#### Примените прочитанное:
1. Назовите все занятия, которые текст о свободном времени приводит как особые, избранные виды трудовой деятельности.
2. Выпишите из текста о свободном времени отрывок от слов "И не следует" до слов "является трудом свободным." включительно.
3. Согласуются ли с текстом о свободном времени следующие утверждения? На каждое ответьте «да» или «нет» и приведите решающие слова из текста.
(a) Социалистическое общество покончило с отчуждением труда.
(b) Разделять свободное и рабочее время правильно в любом случае.
(c) Общество поощряет труд людей скромных профессий только материально.

#### Предложенный текст:

++++++++++

Когда в социологических схемах свободное время рассматри­вается как часть внерабочего времени, то это можно оправдать лишь исследовательской задачей. Но за пределами специально оговоренной и намеченной установки — изучения внепроизвод-ственной сферы жизни и деятельности человека — разделять и противопоставлять друг другу свободное и рабочее время было бы грубейшей ошибкой. Тем более, если это касается социали­стического общества, покончившего и с эксплуатацией человека человеком, и с отчуждением труда.

41

И не следует думать, что это справедливо лишь по отноше­нию к особым, избранным видам трудовой деятельности, таким, как деятельность ученого или писателя, космонавта или киноре­жиссера. При социализме и представители рядовых, более скром­ных профессий, если только они работают на себя и на общест­во, свободно, в соответствии со склонностью и желанием избра­ли данный род занятий, сознают важность и ответственность своей работы, удовлетворены тем, что их труд не только мате­риально, но и морально поощряется обществом, заняты трудом, который со стороны своего социального содержания является трудом свободным.

++++++++++

#### Исходные данные:

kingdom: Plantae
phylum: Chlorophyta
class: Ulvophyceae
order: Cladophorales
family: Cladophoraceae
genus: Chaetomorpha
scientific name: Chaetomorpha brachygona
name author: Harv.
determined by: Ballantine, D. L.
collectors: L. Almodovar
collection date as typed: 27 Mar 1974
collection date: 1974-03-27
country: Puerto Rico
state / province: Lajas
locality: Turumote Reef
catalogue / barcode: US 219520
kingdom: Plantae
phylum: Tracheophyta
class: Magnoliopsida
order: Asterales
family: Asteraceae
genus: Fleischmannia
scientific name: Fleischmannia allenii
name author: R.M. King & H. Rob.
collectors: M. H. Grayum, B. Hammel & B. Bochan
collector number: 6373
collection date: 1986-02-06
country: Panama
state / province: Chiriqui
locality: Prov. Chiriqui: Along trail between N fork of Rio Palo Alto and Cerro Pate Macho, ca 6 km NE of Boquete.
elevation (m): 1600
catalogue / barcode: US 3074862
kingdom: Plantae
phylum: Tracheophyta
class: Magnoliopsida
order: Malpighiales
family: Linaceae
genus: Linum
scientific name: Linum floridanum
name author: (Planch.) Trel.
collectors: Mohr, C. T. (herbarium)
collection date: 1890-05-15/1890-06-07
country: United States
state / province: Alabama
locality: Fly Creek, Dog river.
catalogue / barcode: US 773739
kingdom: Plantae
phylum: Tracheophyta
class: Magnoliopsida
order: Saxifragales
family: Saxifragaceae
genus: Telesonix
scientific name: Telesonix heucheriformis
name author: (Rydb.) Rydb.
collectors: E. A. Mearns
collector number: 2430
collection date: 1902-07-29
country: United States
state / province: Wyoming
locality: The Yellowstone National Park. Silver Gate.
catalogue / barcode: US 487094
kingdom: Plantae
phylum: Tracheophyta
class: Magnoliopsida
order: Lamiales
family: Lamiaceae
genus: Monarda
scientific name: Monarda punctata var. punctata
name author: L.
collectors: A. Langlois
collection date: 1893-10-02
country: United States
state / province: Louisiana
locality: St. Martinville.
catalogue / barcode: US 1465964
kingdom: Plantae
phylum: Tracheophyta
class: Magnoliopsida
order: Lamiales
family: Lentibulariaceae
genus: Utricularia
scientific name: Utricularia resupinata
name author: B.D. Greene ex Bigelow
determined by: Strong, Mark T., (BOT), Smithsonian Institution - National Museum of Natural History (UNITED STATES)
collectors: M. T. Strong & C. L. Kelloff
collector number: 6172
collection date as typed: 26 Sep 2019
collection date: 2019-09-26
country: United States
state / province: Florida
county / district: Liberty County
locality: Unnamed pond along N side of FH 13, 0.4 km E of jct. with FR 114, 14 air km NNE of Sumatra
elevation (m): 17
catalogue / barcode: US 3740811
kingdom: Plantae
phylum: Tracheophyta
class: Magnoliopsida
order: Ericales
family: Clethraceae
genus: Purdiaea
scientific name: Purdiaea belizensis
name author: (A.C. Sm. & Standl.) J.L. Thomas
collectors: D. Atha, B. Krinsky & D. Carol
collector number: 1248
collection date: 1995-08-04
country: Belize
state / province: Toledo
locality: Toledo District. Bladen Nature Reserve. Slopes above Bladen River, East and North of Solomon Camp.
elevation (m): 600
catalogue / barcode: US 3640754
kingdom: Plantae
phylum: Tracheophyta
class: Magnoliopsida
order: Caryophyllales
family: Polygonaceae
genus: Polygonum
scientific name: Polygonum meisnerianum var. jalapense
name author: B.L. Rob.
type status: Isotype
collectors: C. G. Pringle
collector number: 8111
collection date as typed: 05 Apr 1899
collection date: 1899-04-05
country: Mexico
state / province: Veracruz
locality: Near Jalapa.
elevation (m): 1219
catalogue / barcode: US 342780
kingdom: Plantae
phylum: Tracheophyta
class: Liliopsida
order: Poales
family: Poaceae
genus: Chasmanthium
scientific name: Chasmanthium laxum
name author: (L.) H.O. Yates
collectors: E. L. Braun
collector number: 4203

++++++++++

#### Ответы:
1. Ученый, писатель, космонавт, кинорежиссер.

2.
И не следует думать, что это справедливо лишь по отноше­нию к особым, избранным видам трудовой деятельности, таким, как деятельность ученого или писателя, космонавта или киноре­жиссера. При социализме и представители рядовых, более скром­ных профессий, если только они работают на себя и на общест­во, свободно, в соответствии со склонностью и желанием избра­ли данный род занятий, сознают важность и ответственность своей работы, удовлетворены тем, что их труд не только мате­риально, но и морально поощряется обществом, заняты трудом, который со стороны своего социального содержания является трудом свободным.

3.
(a) Да: «покончившего и с эксплуатацией человека человеком, и с отчуждением труда».
(b) Нет: «разделять и противопоставлять друг другу свободное и рабочее время было бы грубейшей ошибкой».
(c) Нет: «но и морально поощряется обществом».